[EXERCISE TASK] Reproduce the Sheikhupura Stadium page word for word, in full.

[PROVIDED PASSAGE]
Sheikhupura Stadium
- Interactive map of Sheikhupura Stadium

Ground information
- Location: Sheikhupura, Punjab, Pakistan
- Country: Pakistan
- Capacity: 15,000
- Owner: Pakistan Cricket

International information
- First men's Test: 17 October 1996: Pakistan v Zimbabwe
- Last men's Test: 17 October 1997: Pakistan v South Africa
- First men's ODI: 22 November 1998: Pakistan v Zimbabwe
- Last men's ODI: 2 February 2008: Pakistan v Zimbabwe

= Sheikhupura Stadium =

Stadium in Sheikhupura, Punjab, Pakistan

Sheikhupura Stadium is a multi-purpose stadium in the city of Sheikhupura in Punjab province of Pakistan. It is currently used mostly for cricket matches. The stadium can accommodate 15,000 spectators and hosted its first Test match in 1996, when Pakistan played Zimbabwe. This was followed by another Test a year later, between Pakistan and South Africa.

[EXCERPTED RECORDS]
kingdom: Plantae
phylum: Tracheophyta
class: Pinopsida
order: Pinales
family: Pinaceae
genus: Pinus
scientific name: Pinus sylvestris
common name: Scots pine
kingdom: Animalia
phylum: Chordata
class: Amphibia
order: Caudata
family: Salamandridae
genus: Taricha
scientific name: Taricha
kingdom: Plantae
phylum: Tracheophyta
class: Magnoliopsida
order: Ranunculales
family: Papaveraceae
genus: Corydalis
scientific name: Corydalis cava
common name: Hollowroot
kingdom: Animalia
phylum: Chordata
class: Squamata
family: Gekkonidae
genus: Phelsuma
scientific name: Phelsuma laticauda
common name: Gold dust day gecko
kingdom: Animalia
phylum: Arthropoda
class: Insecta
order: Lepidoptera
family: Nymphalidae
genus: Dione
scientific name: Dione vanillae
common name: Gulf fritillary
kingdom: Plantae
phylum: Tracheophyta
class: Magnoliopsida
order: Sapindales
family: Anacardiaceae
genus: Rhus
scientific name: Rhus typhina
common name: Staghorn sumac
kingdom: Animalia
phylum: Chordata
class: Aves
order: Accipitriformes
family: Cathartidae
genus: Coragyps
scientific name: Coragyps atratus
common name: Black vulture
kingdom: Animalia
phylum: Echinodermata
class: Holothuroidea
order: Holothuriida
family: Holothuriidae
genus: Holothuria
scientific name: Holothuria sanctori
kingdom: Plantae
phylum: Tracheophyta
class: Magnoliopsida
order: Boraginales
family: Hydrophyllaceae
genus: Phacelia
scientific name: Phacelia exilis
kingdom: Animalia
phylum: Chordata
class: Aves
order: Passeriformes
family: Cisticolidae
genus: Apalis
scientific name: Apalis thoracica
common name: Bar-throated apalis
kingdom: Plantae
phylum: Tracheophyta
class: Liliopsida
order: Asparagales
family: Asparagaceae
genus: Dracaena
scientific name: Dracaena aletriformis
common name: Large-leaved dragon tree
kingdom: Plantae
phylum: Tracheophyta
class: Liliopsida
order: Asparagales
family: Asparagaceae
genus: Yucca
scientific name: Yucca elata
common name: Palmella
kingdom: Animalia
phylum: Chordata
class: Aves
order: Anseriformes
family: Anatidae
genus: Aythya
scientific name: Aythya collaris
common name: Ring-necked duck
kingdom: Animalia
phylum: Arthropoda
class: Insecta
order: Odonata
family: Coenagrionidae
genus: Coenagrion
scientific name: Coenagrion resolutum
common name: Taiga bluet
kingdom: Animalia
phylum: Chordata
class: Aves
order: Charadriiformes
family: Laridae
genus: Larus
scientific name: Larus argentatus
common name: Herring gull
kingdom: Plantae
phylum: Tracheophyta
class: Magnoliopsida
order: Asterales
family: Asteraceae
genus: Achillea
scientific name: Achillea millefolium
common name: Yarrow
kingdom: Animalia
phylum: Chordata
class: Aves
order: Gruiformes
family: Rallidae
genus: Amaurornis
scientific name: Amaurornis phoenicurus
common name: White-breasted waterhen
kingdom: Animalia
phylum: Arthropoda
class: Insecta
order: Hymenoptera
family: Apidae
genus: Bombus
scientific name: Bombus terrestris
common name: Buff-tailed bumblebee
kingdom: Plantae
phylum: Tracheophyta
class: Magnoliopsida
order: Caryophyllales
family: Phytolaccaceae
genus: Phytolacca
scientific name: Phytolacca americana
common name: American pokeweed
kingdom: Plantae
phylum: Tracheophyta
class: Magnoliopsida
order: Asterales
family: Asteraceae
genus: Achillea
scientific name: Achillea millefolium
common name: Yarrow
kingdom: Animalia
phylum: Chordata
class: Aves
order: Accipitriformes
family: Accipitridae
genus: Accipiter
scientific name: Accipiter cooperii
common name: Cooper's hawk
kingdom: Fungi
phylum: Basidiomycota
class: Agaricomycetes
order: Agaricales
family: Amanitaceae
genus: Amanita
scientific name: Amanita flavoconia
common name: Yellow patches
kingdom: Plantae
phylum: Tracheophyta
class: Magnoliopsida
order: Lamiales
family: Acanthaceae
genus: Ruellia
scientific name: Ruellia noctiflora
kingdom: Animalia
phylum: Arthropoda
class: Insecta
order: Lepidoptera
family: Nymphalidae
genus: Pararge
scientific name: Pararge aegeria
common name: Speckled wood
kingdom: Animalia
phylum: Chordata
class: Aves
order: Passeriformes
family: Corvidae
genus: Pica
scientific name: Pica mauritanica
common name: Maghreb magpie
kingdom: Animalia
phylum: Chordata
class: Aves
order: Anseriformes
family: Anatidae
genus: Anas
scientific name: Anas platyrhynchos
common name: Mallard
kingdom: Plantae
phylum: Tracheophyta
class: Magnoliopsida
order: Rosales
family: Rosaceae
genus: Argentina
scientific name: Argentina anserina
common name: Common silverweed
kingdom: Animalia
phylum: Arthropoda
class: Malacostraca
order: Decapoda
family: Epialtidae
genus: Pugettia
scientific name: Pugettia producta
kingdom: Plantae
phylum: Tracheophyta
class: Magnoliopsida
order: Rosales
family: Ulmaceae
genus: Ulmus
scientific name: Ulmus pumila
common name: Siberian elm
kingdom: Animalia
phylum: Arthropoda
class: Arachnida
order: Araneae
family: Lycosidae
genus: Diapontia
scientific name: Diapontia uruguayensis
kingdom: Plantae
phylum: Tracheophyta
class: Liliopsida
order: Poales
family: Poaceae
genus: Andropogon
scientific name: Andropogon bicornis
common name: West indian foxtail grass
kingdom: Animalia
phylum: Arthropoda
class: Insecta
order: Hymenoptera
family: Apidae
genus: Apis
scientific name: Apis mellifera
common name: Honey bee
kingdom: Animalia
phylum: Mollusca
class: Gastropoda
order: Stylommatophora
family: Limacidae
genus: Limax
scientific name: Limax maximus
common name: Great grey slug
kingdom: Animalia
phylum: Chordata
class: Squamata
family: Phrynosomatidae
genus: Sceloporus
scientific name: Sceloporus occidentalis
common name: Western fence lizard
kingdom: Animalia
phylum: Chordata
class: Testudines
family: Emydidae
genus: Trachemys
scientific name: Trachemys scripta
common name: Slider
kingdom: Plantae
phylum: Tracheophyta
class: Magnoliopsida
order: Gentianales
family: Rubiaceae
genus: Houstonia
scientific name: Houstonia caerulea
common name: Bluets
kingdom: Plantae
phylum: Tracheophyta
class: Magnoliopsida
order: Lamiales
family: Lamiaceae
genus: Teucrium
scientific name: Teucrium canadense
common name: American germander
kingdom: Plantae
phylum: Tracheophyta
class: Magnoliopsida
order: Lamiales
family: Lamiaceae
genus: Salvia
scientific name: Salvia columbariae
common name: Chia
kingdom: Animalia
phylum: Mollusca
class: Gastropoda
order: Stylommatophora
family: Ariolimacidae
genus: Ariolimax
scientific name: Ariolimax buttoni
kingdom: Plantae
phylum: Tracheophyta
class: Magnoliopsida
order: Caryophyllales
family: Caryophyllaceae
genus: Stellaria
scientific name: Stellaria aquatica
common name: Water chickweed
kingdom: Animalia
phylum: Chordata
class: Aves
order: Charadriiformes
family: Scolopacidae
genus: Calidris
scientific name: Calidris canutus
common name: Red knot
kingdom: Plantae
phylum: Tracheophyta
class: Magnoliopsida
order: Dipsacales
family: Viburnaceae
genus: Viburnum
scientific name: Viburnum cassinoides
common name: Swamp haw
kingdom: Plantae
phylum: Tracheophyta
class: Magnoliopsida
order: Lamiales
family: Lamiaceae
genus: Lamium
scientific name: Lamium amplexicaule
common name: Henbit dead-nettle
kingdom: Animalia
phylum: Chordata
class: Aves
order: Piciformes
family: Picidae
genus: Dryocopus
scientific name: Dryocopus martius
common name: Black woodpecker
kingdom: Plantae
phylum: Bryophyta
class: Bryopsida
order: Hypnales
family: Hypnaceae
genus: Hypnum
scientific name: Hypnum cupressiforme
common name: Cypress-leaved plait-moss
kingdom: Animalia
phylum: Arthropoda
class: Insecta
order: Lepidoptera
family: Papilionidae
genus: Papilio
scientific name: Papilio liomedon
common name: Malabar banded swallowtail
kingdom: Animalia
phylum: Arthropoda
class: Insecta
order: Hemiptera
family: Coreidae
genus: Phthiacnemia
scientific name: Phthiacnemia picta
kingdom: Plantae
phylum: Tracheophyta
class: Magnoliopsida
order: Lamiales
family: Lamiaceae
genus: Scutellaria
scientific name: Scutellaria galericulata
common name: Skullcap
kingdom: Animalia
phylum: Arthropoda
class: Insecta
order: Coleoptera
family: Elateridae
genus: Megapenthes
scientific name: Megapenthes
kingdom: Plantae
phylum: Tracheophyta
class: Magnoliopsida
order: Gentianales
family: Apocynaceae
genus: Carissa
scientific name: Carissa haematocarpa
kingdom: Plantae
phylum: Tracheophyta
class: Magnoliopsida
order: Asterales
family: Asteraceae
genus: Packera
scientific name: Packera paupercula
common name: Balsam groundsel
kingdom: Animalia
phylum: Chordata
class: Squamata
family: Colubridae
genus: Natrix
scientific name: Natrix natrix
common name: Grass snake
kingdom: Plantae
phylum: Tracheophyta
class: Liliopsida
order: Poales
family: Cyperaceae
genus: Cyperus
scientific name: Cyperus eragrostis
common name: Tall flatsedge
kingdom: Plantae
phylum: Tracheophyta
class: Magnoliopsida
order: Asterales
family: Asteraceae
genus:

[RESPONSE BELOW]
Sheikhupura Stadium
- Interactive map of Sheikhupura Stadium

Ground information
- Location: Sheikhupura, Punjab, Pakistan
- Country: Pakistan
- Capacity: 15,000
- Owner: Pakistan Cricket

International information
- First men's Test: 17 October 1996: Pakistan v Zimbabwe
- Last men's Test: 17 October 1997: Pakistan v South Africa
- First men's ODI: 22 November 1998: Pakistan v Zimbabwe
- Last men's ODI: 2 February 2008: Pakistan v Zimbabwe

= Sheikhupura Stadium =

Stadium in Sheikhupura, Punjab, Pakistan

Sheikhupura Stadium is a multi-purpose stadium in the city of Sheikhupura in Punjab province of Pakistan. It is currently used mostly for cricket matches. The stadium can accommodate 15,000 spectators and hosted its first Test match in 1996, when Pakistan played Zimbabwe. This was followed by another Test a year later, between Pakistan and South Africa.